WORK REQUIRED
Search the records for the string "down", then copy each line where it appears.

EXTRACTED DATA
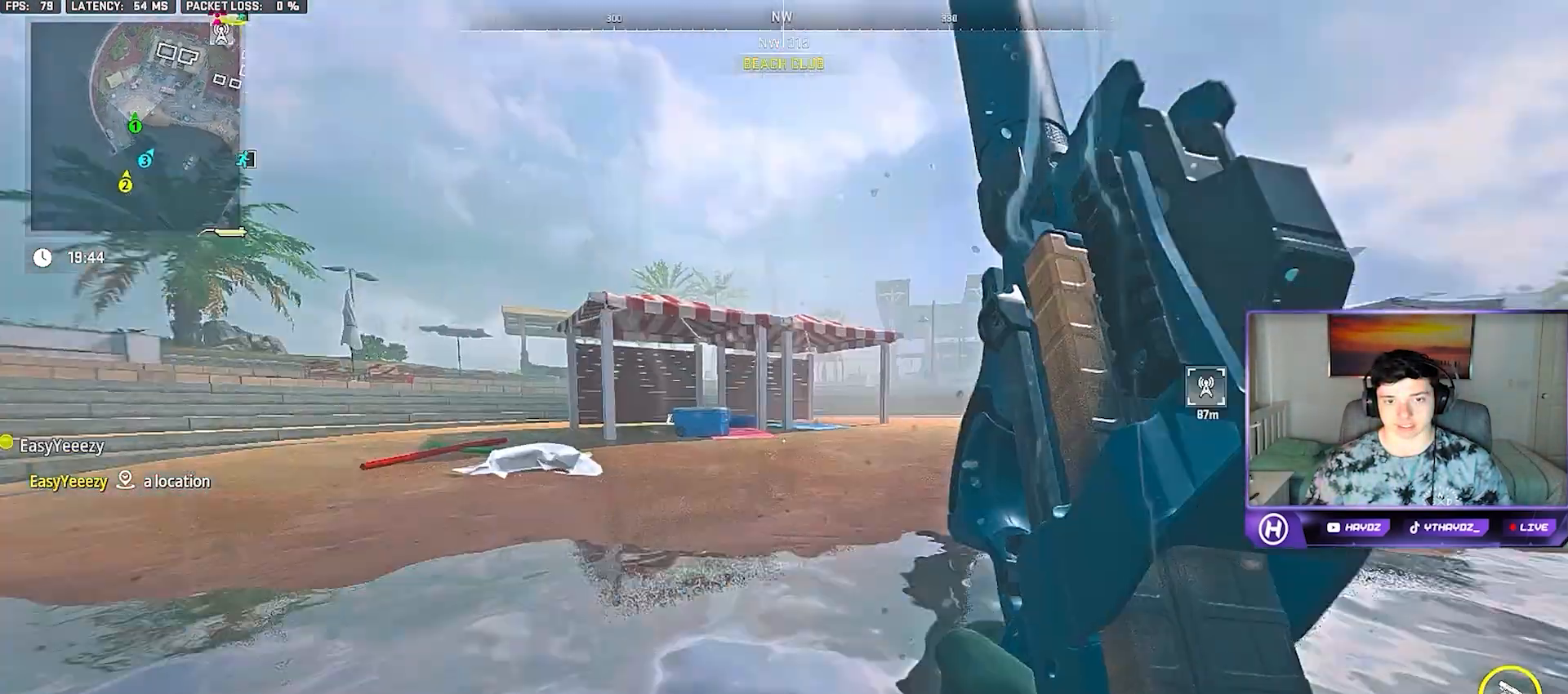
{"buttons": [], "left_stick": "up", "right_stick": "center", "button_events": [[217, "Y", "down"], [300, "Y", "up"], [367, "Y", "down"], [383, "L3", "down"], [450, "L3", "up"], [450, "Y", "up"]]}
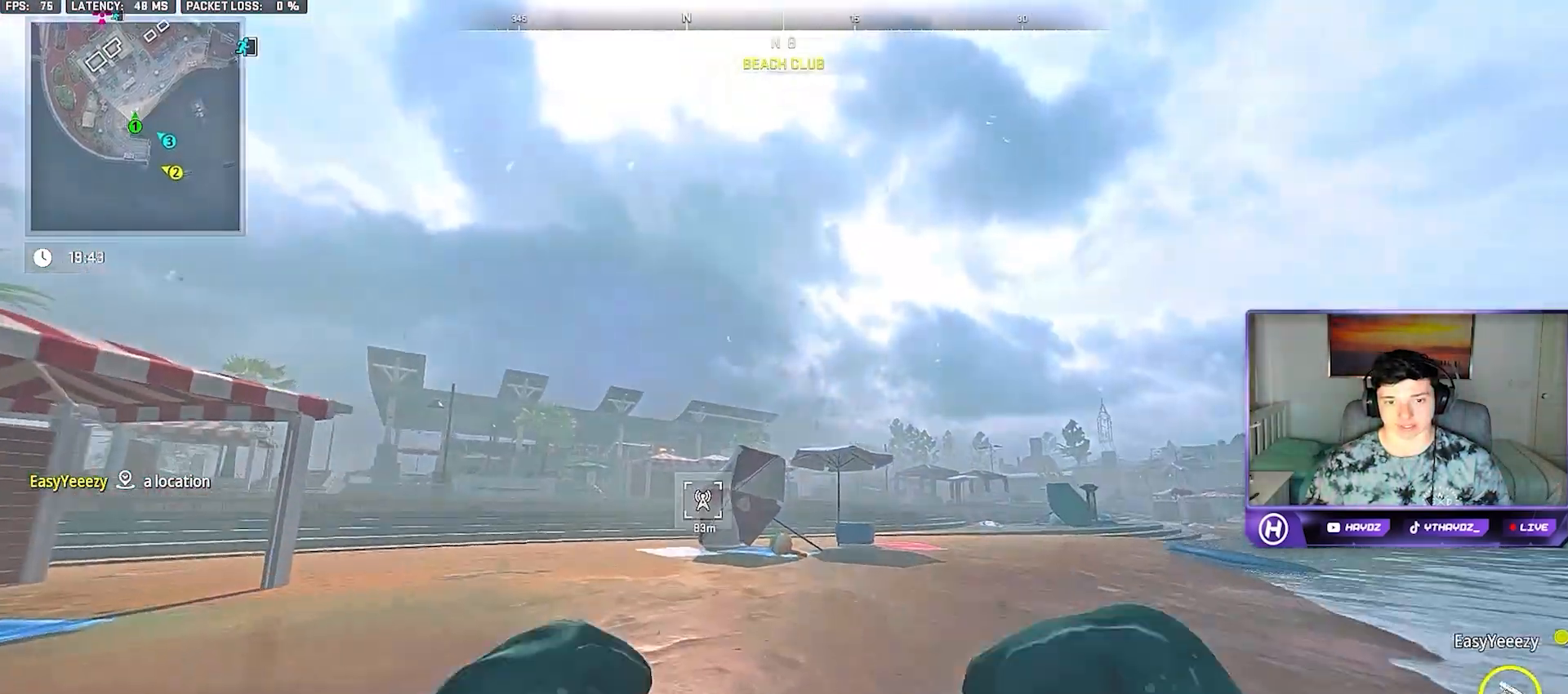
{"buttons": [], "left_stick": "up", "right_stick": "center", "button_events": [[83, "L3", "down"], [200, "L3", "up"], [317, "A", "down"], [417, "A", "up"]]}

--

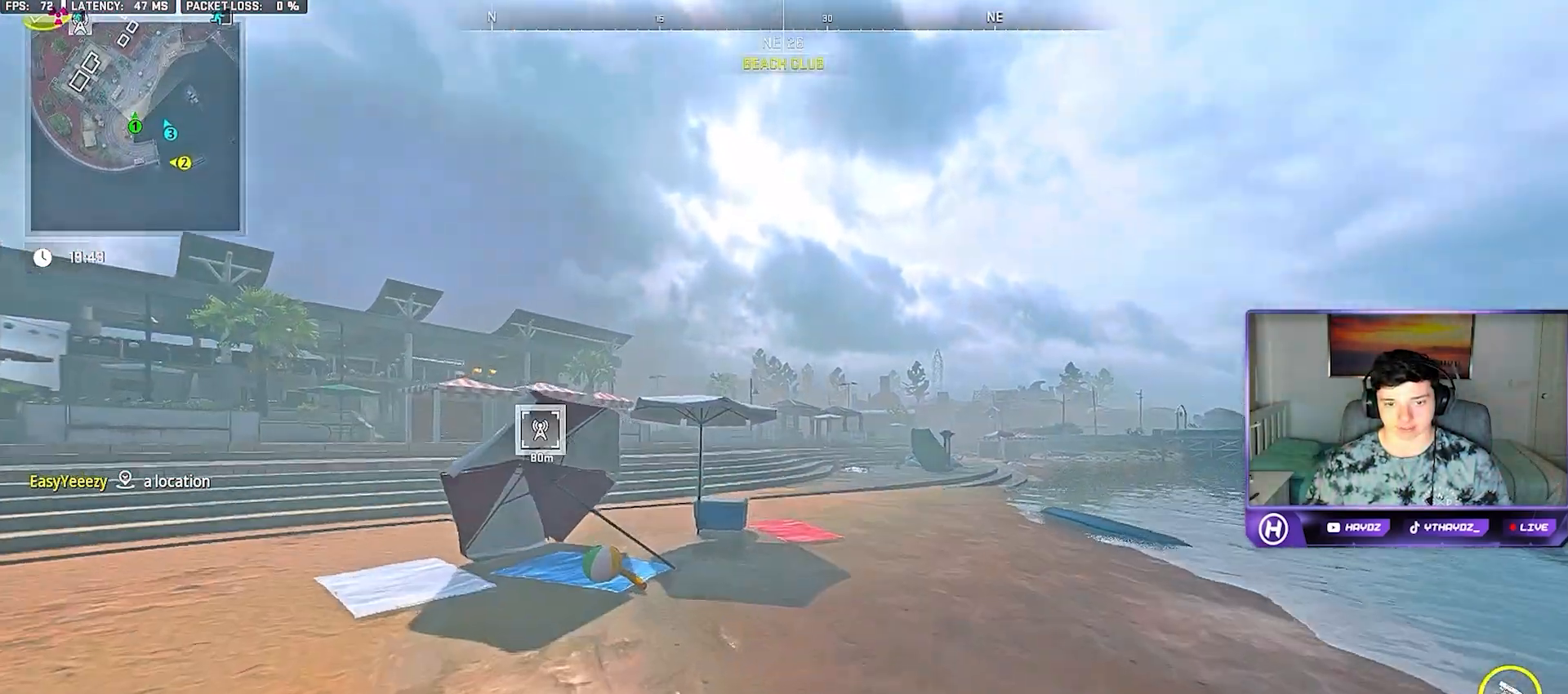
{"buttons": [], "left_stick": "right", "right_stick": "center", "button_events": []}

* * *

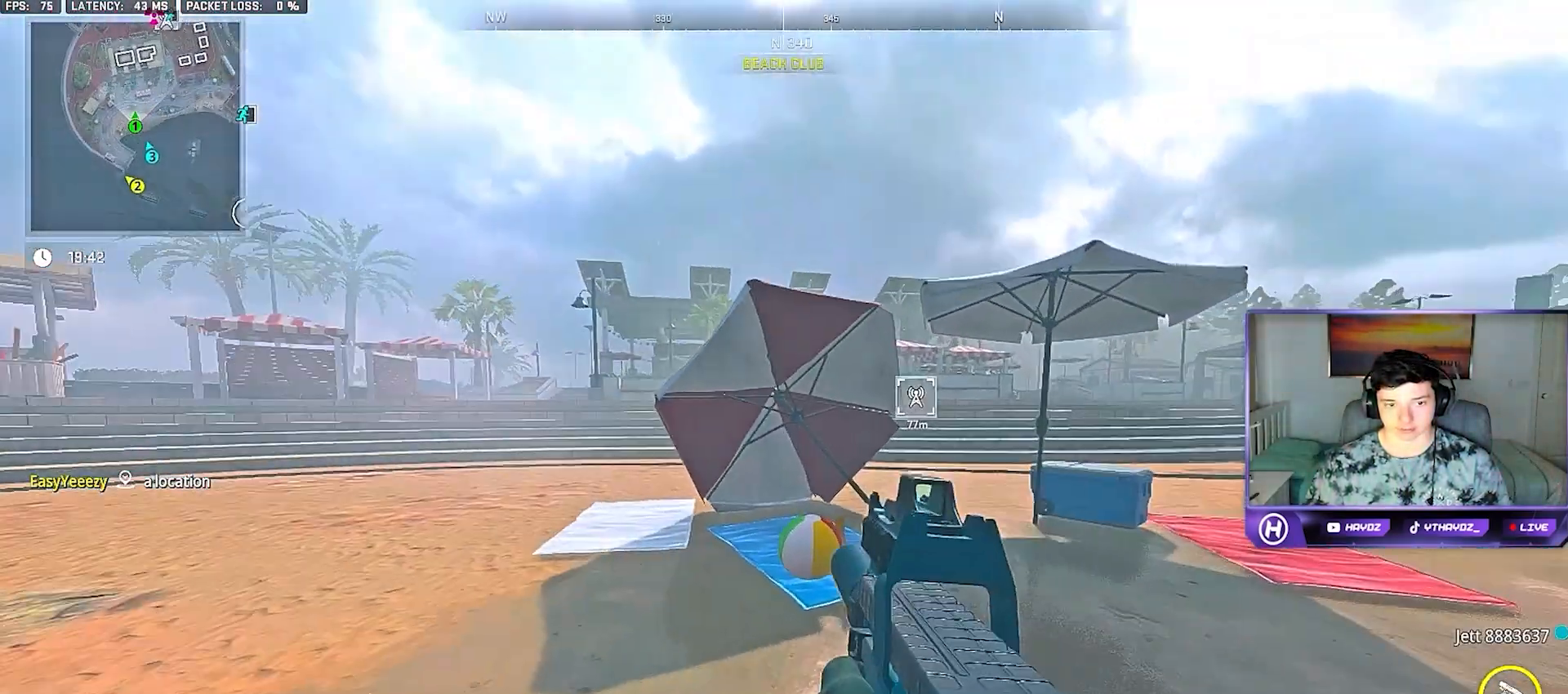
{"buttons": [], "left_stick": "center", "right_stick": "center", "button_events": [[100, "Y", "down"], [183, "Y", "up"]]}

OUTPUT FOR THIS TASK
{"buttons": [], "left_stick": "up", "right_stick": "center", "button_events": [[217, "Y", "down"], [300, "Y", "up"], [367, "Y", "down"], [383, "L3", "down"], [450, "L3", "up"], [450, "Y", "up"]]}
{"buttons": [], "left_stick": "up", "right_stick": "center", "button_events": [[83, "L3", "down"], [200, "L3", "up"], [317, "A", "down"], [417, "A", "up"]]}
{"buttons": [], "left_stick": "center", "right_stick": "center", "button_events": [[100, "Y", "down"], [183, "Y", "up"]]}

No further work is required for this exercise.